Adam Stephanides quoted me and wrote:
>> While there are threads of textual truth to this viewpoint, still it is
>> clear to me that: North America is scarred by the atomic war to a degree
>> greater than Europe was scarred by WWII; the name "Oceania" is not a poetic
>> one (for a sea power superstate) is a geographical one (like the names of
>> the other two superstates) that in this case describes the area of
>> Australia, New Zeland, and islands around there -- Australasia -- and this
>> is the location of the command/control structure.
>> The former USA is a battered, poisoned province, less well off than
>> Airstrip One.
>> And Big Brother is an Aussie.
>I don't think so; "the book" says that "With the absorption of Europe by
>Russia and _the British Empire by the United States_ [my emphasis], two of
>the three existing powers, Eurasia and Oceania, were already effectively in
>being." (Part Two, Chapter IX; p. 153 of the Signet Classic paperback).  But
>I'd be interested to hear your reasons.

But Adam, the passage you quote refers quite specifically to 1949!  The
sentence before says before mid-century; the sentence after says that
Eastasia only emerged after another decade of fighting (i.e., 1959); the
next paragraph says that these three superstates have been fighting for 25
years (1984-1959 = 25 years).

The atomic war was in the 1950s and left scars that had still not been
cleaned up in 1984. Presumably this war was between the two superstates
(i.e., exactly like the Cold War situation of US/USSR).
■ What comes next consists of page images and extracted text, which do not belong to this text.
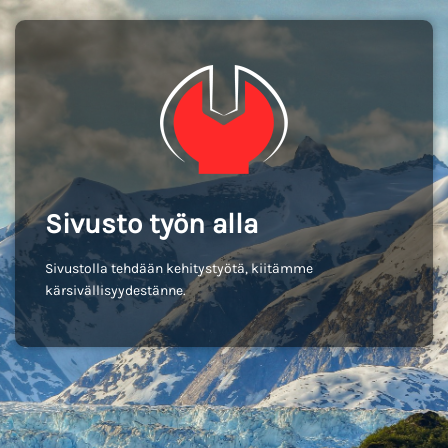
Sivusto työn alla
Sivustolla tehdään kehitystyötä, kiitämme
kärsivällisyydestänne.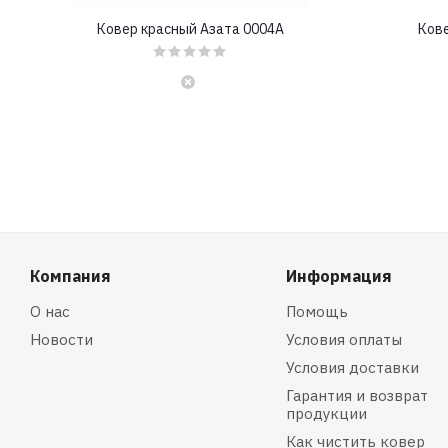
Ковер красный Азата 0004A
Кове
Компания
Информация
О нас
Помощь
Новости
Условия оплаты
Условия доставки
Гарантия и возврат
продукции
Как чистить ковер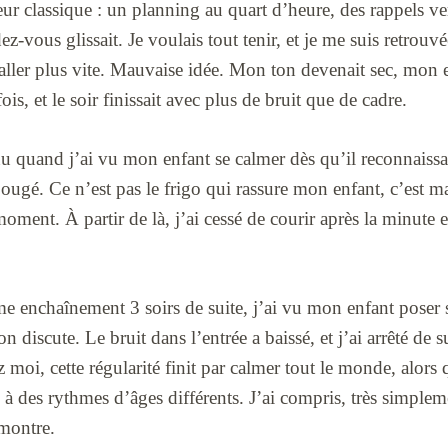
rreur classique : un planning au quart d’heure, des rappels 
-vous glissait. Je voulais tout tenir, et je me suis retrouvé
 aller plus vite. Mauvaise idée. Mon ton devenait sec, mon 
s, et le soir finissait avec plus de bruit que de cadre.
u quand j’ai vu mon enfant se calmer dès qu’il reconnaiss
ougé. Ce n’est pas le frigo qui rassure mon enfant, c’est ma
nt. À partir de là, j’ai cessé de courir après la minute exa
e enchaînement 3 soirs de suite, j’ai vu mon enfant poser 
discute. Le bruit dans l’entrée a baissé, et j’ai arrêté de s
moi, cette régularité finit par calmer tout le monde, alors
 à des rythmes d’âges différents. J’ai compris, très simplem
 montre.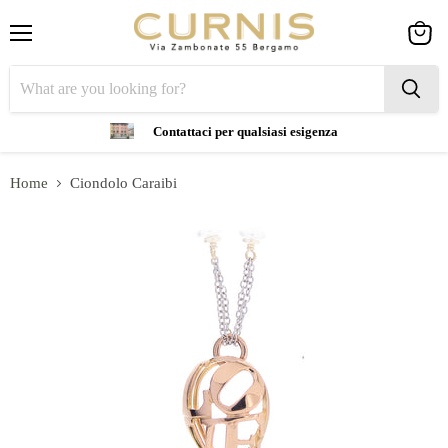
Menu
View
cart
Contattaci per qualsiasi esigenza
Home
Ciondolo Caraibi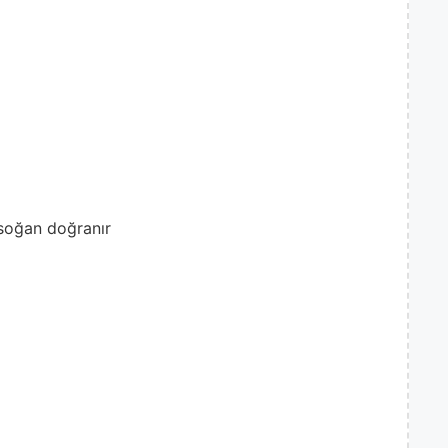
 soğan doğranır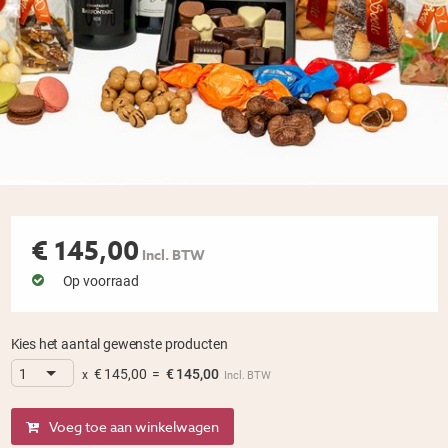
€
145,00
Incl. BTW
Op voorraad
Kies het aantal gewenste producten
€
145,00
=
€
145,00
x
Incl. BTW
Voeg toe aan winkelwagen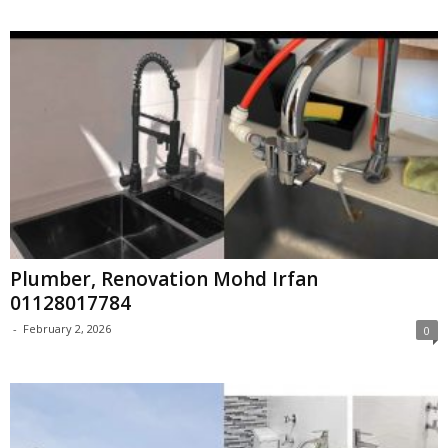
Plumber, Renovation Mohd Irfan
01128017784
-
February 2, 2026
0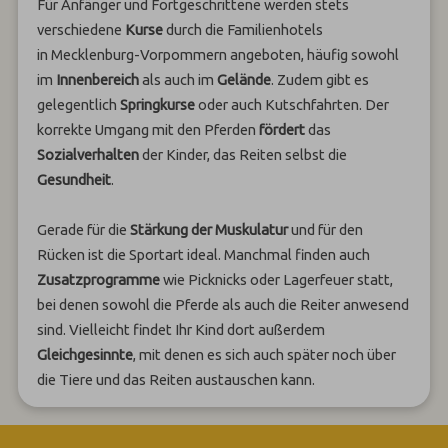
Für Anfänger und Fortgeschrittene werden stets
verschiedene
Kurse
durch die Familienhotels
in Mecklenburg-Vorpommern angeboten, häufig sowohl
im
Innenbereich
als auch im
Gelände
. Zudem gibt es
gelegentlich
Springkurse
oder auch Kutschfahrten. Der
korrekte Umgang mit den Pferden
fördert
das
Sozialverhalten
der Kinder, das Reiten selbst die
Gesundheit
.
Gerade für die
Stärkung der Muskulatur
und für den
Rücken ist die Sportart ideal. Manchmal finden auch
Zusatzprogramme
wie Picknicks oder Lagerfeuer statt,
bei denen sowohl die Pferde als auch die Reiter anwesend
sind. Vielleicht findet Ihr Kind dort außerdem
Gleichgesinnte
, mit denen es sich auch später noch über
die Tiere und das Reiten austauschen kann.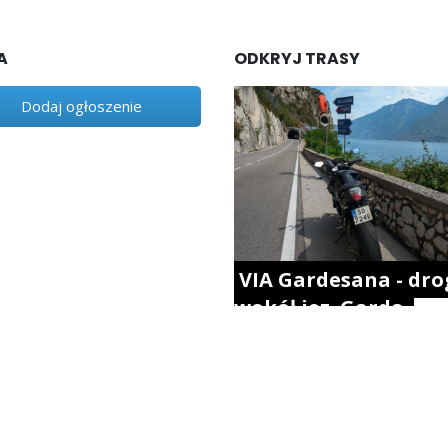
A
ODKRYJ TRASY
Dodaj ogłoszenie
VIA Gardesana - dro
wokół jez. Garda.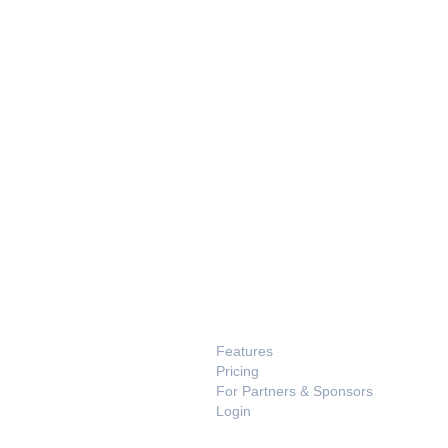
PRODUCT
Features
Pricing
For Partners & Sponsors
Login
Again, my main argument is one of the geographical terms: Eurasia,
Eastasia, and Oceania.

Another point, tangential and interpretive: Airstrip One, bedraggled,
rationed, WWII-era Airstrip One, is nevertheless the third most populous of
the provinces of Oceania (p. 7).  (If we use 1950 population numbers for
England/Wales, that is 44 million.)  How would you interpret that, given
that the other provinces include North America, South America, Western
Africa and Southern Africa (but nothing in geographical Oceania, since
that, I argue, is the core area)?  Personally I think it tricky to envision
entire continents as "provinces," but that might be an easy solution: North
America as most populous (1950 around 200 million), South America as second
most populous (1950 around 135 million), and then Airstrip One.  But if the
provinces are smaller, and realistically closer to national boundaries (or
fractions of former nations), I think it gets more difficult unless, say,
full scale atomic war has run its truly awful course and caused serious
population decreases in the bombed areas.